Another fundamental dimension in the marital character of the Church is that of fruitfulness. Love received and given is not closed in on itself in the spousal relationship, but becomes creative and reproductive. In Genesis, which presents humanity made in the “image and likeness of God,” there is significant reference to being “male and female”: “God created man in his image; to the image of God he created him; male and female he created them” (1:27).

The distinction and reciprocity in the human couple are a sign of the love of God, not only as the basis of a vocation to communion, but also as directed to reproductive fruitfulness. It is not accidental that the Book of Genesis is structured around genealogies, which are the fruit of reproduction and give origin to the history within which God reveals himself. So one understands how the Church also, in the Spirit that animates her and unites her to Christ her Spouse, is gifted with intimate fruitfulness, thanks to which she continuously generates children of God in baptism and makes them grow to the fullness of Christ (see Galatians 4:19; Ephesians 4:13).

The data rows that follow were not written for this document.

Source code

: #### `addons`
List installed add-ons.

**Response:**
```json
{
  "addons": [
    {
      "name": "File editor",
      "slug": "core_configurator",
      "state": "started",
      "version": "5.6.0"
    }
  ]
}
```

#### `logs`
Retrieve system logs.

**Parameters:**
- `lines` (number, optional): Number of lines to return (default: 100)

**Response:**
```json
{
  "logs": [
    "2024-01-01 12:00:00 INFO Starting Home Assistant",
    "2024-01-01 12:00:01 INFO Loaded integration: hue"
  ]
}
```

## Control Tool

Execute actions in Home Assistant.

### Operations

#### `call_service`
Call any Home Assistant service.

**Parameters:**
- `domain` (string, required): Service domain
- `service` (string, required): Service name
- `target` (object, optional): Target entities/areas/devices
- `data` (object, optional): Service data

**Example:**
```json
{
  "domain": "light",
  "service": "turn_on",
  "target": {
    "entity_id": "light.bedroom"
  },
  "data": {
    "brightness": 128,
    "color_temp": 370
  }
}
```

The Bride's Love for Christ

It is these children who constitute that “assembly of the firstborn who are enrolled in heaven,” destined to inhabit “Mount Zion and the city of the living God, the heavenly Jerusalem” (see Hebrews 12:21-23). Not for nothing are the last words of the book of Revelation an intense invocation addressed to Christ: “The Spirit and the Bride say, ‘Come!’” (Revelation 22:17), “Come, Lord Jesus” (22: 20). This is the final goal of the Church, which advances with confidence on her pilgrimage through history, even if often feeling near her, following the image in the book of Revelation, the hostile and furious presence of another feminine figure, “Babylon,” the “great Harlot” (see Revelation 17:1,5), who incarnates the “bestiality” of hatred, death and interior sterility.

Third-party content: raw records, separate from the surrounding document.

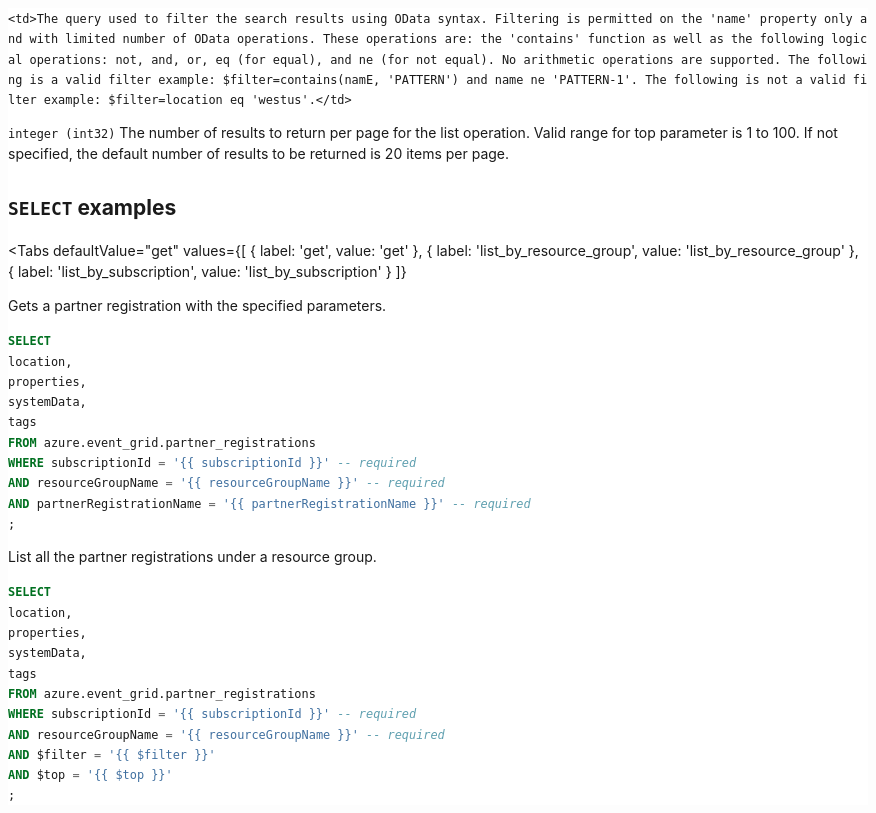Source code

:     <td>The query used to filter the search results using OData syntax. Filtering is permitted on the 'name' property only and with limited number of OData operations. These operations are: the 'contains' function as well as the following logical operations: not, and, or, eq (for equal), and ne (for not equal). No arithmetic operations are supported. The following is a valid filter example: $filter=contains(namE, 'PATTERN') and name ne 'PATTERN-1'. The following is not a valid filter example: $filter=location eq 'westus'.</td>
</tr>
<tr id="parameter-$top">
    <td><CopyableCode code="$top" /></td>
    <td><code>integer (int32)</code></td>
    <td>The number of results to return per page for the list operation. Valid range for top parameter is 1 to 100. If not specified, the default number of results to be returned is 20 items per page.</td>
</tr>
</tbody>
</table>

## `SELECT` examples

<Tabs
    defaultValue="get"
    values={[
        { label: 'get', value: 'get' },
        { label: 'list_by_resource_group', value: 'list_by_resource_group' },
        { label: 'list_by_subscription', value: 'list_by_subscription' }
    ]}
>
<TabItem value="get">

Gets a partner registration with the specified parameters.

```sql
SELECT
location,
properties,
systemData,
tags
FROM azure.event_grid.partner_registrations
WHERE subscriptionId = '{{ subscriptionId }}' -- required
AND resourceGroupName = '{{ resourceGroupName }}' -- required
AND partnerRegistrationName = '{{ partnerRegistrationName }}' -- required
;
```
</TabItem>
<TabItem value="list_by_resource_group">

List all the partner registrations under a resource group.

```sql
SELECT
location,
properties,
systemData,
tags
FROM azure.event_grid.partner_registrations
WHERE subscriptionId = '{{ subscriptionId }}' -- required
AND resourceGroupName = '{{ resourceGroupName }}' -- required
AND $filter = '{{ $filter }}'
AND $top = '{{ $top }}'
;
```
</TabItem>
<TabItem value="list_by_subscription">
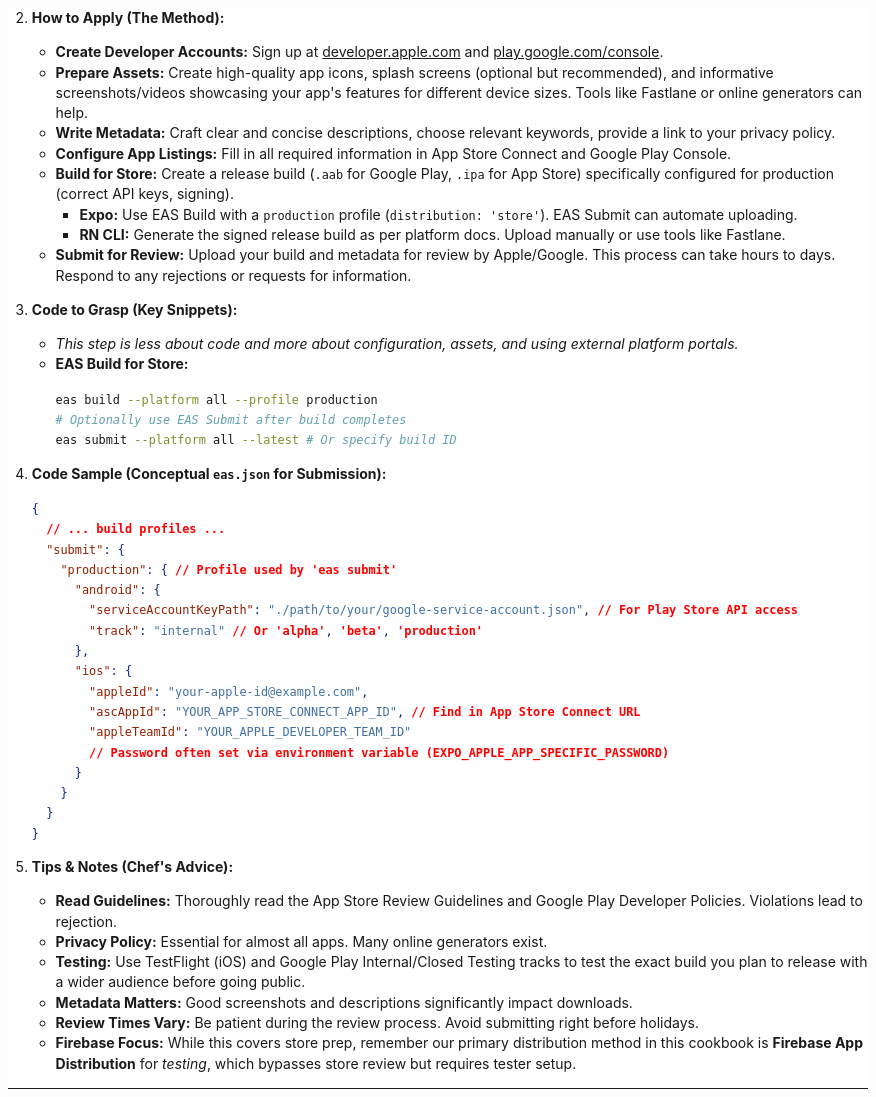 2.  **How to Apply (The Method):**
    *   **Create Developer Accounts:** Sign up at [developer.apple.com](https://developer.apple.com/) and [play.google.com/console](https://play.google.com/console).
    *   **Prepare Assets:** Create high-quality app icons, splash screens (optional but recommended), and informative screenshots/videos showcasing your app's features for different device sizes. Tools like Fastlane or online generators can help.
    *   **Write Metadata:** Craft clear and concise descriptions, choose relevant keywords, provide a link to your privacy policy.
    *   **Configure App Listings:** Fill in all required information in App Store Connect and Google Play Console.
    *   **Build for Store:** Create a release build (`.aab` for Google Play, `.ipa` for App Store) specifically configured for production (correct API keys, signing).
        *   **Expo:** Use EAS Build with a `production` profile (`distribution: 'store'`). EAS Submit can automate uploading.
        *   **RN CLI:** Generate the signed release build as per platform docs. Upload manually or use tools like Fastlane.
    *   **Submit for Review:** Upload your build and metadata for review by Apple/Google. This process can take hours to days. Respond to any rejections or requests for information.

3.  **Code to Grasp (Key Snippets):**
    *   *This step is less about code and more about configuration, assets, and using external platform portals.*
    *   **EAS Build for Store:**
        ```bash
        eas build --platform all --profile production
        # Optionally use EAS Submit after build completes
        eas submit --platform all --latest # Or specify build ID
        ```

4.  **Code Sample (Conceptual `eas.json` for Submission):**
    ```json
    {
      // ... build profiles ...
      "submit": {
        "production": { // Profile used by 'eas submit'
          "android": {
            "serviceAccountKeyPath": "./path/to/your/google-service-account.json", // For Play Store API access
            "track": "internal" // Or 'alpha', 'beta', 'production'
          },
          "ios": {
            "appleId": "your-apple-id@example.com",
            "ascAppId": "YOUR_APP_STORE_CONNECT_APP_ID", // Find in App Store Connect URL
            "appleTeamId": "YOUR_APPLE_DEVELOPER_TEAM_ID"
            // Password often set via environment variable (EXPO_APPLE_APP_SPECIFIC_PASSWORD)
          }
        }
      }
    }
    ```

5.  **Tips & Notes (Chef's Advice):**
    *   **Read Guidelines:** Thoroughly read the App Store Review Guidelines and Google Play Developer Policies. Violations lead to rejection.
    *   **Privacy Policy:** Essential for almost all apps. Many online generators exist.
    *   **Testing:** Use TestFlight (iOS) and Google Play Internal/Closed Testing tracks to test the exact build you plan to release with a wider audience before going public.
    *   **Metadata Matters:** Good screenshots and descriptions significantly impact downloads.
    *   **Review Times Vary:** Be patient during the review process. Avoid submitting right before holidays.
    *   **Firebase Focus:** While this covers store prep, remember our primary distribution method in this cookbook is **Firebase App Distribution** for *testing*, which bypasses store review but requires tester setup.

---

Looking to her goal, the Church cultivates “the hope of the eternal Kingdom, that is brought about by participation in the life of the Trinity. The Holy Spirit, given to the Apostles as the Counselor, is the guardian and animator of this hope in the heart of the Church” (Dominum et Vivificantem, No. 66). So, let us ask God to grant his Church to always be the custodian of hope throughout history, radiant as the Woman of the Apocalypse “clothed with the sun, with the moon under her feet, and on her head a crown of twelve stars” (Revelation 12:1).